The likely political implications of the judicial challenge to the No-confidence Motion is unhealthy for Guyana at this time

The local press is flooded with a diversity of viewpoints and commentaries from local and international experts and all sorts of agencies and important groups that have been pronouncing on this matter almost every day. Interestingly, “The Economist” magazine featured an extremely well-articulated article entitled “Oil riches raise the political stakes in Guyana”.
The nation witnessed, despite calls from the Government for the Speaker to review the outcome of the No-confidence Motion that he instead, opted to decline in doing so. The Speaker’s ruling is available in full in the local press. One may agree that this move by the Speaker was indeed very professional and also reinforced his professional integrity since over the last three years, he was often times criticised, by this author included, for appearing to be biased in the discharge of his duties as Speaker of the National Assembly.
Now, it is obvious that the Government is not going to give up power without a fight amid the notion that the country is poised to be earning oil wealth within the next year or so. However, if they are truly serious about what is good for this country then their actions are not reflective of such. Take for example in the President’s New Year’s message, if one listens carefully to that message, clearly someone is out of touch with reality. With all due respect to his Excellency, the message on that occasion was not at all reflective of the realities of the people of this country. This assertion is premised upon the 30,000 plus households who have been affected both directly and indirectly by the closure of the sugar estates. People are suffering, plunging deeper into poverty, children are being denied an education because their parents cannot afford to send them to school. This one act alone by the Government has deemed a loss of confidence in it by the people. In fact, this author in 2017 had written extensively on these issues regarding the downsizing of the sugar industry, including the social and economic impact wherein it was posited that about GY$10-$11 billion will be taken out of the economy annually with the closure of these estates and not to mention the other multiplier effects.
In fact, citing a fellow colleague who also writes for this newspaper, Sase Singh, in his ‘Straight Talk’ column featured on January 4, 2019, Singh showed that the losses incurred by the Guyana Sugar Corporation for the years 2015 and 2016, before the estates were closed, stood at $2.7 billion and $1.3 billion respectively; while for the years subsequent to the closure or what the Government often describes as right sizing the industry, the losses incurred for 2017 and 2018 stood at $18.3 billion and $12.8 billion respectively. Clearly, the Government is out of touch with reality and has little or no clue of what it is doing in terms of managing the economic and financial affairs of this country. In other words, they are living or governing in a vacuum of denial, especially now with the outcome of the No-confidence Motion.
Turning now to what is happening in Guyana domestically and in respect to recent geopolitical developments – that is, the Foreign Affairs Minister reported that the Venezuelans attempted to land a helicopter on ExxonMobil’s ship. These developments can have far-reaching detrimental consequences for Guyana and can even delay the production of oil.
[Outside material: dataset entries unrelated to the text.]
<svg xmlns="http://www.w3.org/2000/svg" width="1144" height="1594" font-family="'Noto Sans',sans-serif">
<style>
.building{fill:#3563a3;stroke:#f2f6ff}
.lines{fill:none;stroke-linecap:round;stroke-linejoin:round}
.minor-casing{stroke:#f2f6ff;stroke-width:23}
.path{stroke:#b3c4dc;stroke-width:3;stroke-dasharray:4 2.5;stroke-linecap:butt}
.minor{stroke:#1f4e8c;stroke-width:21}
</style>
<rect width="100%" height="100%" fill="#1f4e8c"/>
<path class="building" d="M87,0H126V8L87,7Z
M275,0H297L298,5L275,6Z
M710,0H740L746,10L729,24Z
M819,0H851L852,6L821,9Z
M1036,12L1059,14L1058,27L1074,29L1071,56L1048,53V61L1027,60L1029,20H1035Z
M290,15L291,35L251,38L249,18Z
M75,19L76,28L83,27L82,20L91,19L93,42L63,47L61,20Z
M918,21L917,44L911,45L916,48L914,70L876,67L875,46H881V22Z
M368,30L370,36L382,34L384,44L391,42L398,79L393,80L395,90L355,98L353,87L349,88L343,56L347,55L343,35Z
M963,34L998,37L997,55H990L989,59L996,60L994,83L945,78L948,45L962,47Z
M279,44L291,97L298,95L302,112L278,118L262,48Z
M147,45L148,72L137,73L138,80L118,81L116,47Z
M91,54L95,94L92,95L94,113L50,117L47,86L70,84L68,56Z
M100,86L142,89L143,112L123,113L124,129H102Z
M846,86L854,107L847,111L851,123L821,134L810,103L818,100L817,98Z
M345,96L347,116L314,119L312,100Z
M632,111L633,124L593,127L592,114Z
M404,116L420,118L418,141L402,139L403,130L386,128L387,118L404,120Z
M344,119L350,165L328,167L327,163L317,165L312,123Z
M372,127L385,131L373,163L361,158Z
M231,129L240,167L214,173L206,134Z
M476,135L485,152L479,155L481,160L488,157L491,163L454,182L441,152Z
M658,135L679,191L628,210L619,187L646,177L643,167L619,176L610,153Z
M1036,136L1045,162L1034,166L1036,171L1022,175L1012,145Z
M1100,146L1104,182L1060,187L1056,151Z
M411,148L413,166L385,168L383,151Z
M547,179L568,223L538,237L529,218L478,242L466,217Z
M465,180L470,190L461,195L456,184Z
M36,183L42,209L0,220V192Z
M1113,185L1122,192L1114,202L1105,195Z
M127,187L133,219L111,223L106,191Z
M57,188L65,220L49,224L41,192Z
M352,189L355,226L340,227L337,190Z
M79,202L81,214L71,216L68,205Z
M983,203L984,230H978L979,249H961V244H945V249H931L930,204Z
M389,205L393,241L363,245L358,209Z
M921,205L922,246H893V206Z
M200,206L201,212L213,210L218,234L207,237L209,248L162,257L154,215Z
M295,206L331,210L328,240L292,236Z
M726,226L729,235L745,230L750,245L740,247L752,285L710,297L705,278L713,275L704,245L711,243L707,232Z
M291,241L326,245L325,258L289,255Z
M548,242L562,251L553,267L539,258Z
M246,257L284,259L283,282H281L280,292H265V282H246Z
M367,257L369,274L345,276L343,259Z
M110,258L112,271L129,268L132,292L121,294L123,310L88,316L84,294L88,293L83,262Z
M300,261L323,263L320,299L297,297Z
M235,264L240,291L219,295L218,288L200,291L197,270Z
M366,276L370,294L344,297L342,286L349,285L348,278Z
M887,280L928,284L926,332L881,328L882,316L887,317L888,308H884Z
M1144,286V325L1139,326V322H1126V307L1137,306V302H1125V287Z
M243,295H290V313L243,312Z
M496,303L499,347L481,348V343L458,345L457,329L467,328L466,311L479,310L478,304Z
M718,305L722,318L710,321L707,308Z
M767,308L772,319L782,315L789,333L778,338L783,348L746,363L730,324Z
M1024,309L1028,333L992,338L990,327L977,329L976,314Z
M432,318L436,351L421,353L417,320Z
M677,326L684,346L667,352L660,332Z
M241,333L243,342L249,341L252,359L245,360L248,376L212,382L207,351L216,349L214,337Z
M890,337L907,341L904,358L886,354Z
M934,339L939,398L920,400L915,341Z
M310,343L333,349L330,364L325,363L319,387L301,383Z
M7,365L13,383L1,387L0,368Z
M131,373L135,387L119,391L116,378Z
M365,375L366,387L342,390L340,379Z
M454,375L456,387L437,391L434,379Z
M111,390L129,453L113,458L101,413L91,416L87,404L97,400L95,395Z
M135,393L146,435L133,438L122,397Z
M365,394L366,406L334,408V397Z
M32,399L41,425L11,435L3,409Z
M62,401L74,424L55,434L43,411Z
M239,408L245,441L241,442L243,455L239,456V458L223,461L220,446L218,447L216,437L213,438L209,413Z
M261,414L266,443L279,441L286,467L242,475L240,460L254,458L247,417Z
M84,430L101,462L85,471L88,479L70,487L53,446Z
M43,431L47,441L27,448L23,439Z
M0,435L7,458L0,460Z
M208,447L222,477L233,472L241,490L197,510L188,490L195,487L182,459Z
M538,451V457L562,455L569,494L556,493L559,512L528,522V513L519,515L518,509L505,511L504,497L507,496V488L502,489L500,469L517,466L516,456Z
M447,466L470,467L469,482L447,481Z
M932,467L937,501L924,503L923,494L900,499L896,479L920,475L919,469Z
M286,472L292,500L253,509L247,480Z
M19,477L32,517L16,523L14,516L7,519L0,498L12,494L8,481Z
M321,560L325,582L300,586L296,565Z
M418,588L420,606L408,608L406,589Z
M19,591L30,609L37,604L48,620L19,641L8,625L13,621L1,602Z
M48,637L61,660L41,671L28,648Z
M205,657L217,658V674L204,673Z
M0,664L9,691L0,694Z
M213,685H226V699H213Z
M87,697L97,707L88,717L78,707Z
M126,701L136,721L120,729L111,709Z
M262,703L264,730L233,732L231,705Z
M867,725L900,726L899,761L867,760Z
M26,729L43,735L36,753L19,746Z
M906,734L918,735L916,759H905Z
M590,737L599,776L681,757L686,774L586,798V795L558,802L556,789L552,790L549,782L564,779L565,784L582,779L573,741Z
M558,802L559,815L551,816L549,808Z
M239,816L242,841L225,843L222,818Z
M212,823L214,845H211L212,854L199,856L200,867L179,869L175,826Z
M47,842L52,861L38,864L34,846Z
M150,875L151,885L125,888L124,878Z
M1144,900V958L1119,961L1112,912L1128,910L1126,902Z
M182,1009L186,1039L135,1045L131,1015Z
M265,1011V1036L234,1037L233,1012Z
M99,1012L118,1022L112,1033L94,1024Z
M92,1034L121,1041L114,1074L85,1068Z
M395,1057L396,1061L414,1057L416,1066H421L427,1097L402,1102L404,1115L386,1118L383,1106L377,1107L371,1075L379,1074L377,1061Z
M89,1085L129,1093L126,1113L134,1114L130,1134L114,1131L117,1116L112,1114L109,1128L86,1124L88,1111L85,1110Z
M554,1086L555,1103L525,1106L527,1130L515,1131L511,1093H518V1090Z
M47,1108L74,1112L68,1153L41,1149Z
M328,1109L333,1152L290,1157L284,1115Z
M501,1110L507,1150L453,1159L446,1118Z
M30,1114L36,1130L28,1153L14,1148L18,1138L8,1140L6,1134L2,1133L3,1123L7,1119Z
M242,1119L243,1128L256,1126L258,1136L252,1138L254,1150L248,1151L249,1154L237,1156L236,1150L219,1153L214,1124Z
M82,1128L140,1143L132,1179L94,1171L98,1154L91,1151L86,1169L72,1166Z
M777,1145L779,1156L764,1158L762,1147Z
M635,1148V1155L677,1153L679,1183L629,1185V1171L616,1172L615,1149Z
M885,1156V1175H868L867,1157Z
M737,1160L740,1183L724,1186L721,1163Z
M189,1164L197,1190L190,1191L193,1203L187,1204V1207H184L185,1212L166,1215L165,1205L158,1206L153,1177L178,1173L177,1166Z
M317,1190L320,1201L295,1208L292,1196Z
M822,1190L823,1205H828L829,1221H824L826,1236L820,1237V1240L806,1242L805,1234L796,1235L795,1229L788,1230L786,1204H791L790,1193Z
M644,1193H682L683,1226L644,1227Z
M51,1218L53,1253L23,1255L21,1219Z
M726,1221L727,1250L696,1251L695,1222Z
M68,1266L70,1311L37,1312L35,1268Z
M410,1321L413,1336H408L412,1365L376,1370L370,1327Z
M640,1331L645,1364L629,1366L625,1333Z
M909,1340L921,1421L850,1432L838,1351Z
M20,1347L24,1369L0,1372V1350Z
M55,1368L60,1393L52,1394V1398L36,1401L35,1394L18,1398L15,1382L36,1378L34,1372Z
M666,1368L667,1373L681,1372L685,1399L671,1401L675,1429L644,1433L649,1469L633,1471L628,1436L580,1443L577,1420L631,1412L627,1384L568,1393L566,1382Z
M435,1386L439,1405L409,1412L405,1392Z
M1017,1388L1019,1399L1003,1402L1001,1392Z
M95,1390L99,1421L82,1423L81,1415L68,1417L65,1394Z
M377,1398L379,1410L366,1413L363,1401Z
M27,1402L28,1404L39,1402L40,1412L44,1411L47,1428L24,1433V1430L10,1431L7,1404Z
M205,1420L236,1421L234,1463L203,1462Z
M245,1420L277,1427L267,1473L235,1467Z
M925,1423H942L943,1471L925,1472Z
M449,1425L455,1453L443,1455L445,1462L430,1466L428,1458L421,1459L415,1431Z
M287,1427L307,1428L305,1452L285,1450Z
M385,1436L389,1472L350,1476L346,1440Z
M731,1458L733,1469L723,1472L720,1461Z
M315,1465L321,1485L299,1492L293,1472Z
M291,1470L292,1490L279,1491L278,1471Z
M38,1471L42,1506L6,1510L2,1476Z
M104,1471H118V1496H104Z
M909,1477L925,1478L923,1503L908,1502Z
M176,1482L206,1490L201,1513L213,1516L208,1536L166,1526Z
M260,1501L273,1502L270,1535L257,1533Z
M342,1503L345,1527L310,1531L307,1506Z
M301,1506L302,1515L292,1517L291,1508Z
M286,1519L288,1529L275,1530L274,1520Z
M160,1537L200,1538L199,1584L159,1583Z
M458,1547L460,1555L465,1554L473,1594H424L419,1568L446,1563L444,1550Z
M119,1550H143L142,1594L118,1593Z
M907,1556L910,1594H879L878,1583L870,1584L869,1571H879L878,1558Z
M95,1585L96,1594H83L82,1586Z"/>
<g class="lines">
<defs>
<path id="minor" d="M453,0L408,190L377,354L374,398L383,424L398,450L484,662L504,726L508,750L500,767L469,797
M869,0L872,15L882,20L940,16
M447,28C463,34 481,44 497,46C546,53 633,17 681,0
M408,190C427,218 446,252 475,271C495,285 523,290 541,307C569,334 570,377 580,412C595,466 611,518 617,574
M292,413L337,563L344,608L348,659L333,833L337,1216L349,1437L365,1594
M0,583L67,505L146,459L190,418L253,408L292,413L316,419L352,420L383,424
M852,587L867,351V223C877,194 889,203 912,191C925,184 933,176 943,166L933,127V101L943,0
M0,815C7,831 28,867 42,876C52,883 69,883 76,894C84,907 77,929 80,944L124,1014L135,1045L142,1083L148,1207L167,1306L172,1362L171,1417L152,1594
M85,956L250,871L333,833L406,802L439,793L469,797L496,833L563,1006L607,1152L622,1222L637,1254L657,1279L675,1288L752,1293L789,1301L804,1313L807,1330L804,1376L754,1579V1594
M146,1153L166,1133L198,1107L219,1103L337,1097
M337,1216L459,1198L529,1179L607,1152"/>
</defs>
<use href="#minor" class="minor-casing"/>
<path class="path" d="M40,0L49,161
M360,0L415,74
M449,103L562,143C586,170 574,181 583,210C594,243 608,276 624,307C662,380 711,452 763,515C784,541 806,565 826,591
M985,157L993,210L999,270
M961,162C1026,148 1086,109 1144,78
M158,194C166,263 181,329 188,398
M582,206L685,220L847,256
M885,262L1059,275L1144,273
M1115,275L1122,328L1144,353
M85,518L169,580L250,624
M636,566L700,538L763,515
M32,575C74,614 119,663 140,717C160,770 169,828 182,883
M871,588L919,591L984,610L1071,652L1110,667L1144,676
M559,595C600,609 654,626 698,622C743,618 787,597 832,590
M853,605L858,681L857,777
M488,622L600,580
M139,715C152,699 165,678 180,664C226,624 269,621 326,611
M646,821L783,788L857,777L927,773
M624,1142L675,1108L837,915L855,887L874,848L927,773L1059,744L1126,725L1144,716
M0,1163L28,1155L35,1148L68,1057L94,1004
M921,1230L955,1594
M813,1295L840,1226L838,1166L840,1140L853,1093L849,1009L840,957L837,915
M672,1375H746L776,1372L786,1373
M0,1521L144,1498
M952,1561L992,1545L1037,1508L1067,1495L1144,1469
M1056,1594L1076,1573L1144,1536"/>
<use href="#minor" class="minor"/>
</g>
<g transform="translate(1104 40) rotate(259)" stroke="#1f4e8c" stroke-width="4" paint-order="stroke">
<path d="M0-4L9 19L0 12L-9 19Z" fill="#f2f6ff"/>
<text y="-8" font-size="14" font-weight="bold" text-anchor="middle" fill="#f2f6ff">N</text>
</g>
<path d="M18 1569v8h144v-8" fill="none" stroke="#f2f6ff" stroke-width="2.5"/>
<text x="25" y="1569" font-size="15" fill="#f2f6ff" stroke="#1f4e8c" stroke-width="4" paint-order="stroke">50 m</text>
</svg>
With Russia supporting the Venezuelans in the area of military support; especially and announced plans for setting up a military base in the Caribbean, there can be an imminent American and Russian war in our own backyard. The sad reality of such an outcome is that no American or Russian would be harmed except for the military personnel, but it is the Caribbean people, Guyana and Venezuela who will suffer.
Against this backdrop, with the judicial challenge to the No-confidence Motion, if that ruling turns out in a particular manner, then there may be a constitutional crisis and a political crisis which will lead to an economic crisis and a social crisis especially if fresh elections are not held within 90 days as stipulated by the Constitution. These events, if materialised, will inevitably weaken Guyana within these dimensions and it is when this happens that Venezuela may very well seize the opportunity to aggressively continue to threaten Guyana with the use of military force. It is no coincidence that the last aggressive move in this regard was done on the very next day after the no-confidence vote. That was a strategic move by the Venezuelans and if Guyana’s political climate becomes further weakened, the outcomes are going to be devastating. Therefore, the politicians need to do what is best for Guyana and that is, to have fresh elections in the next three months.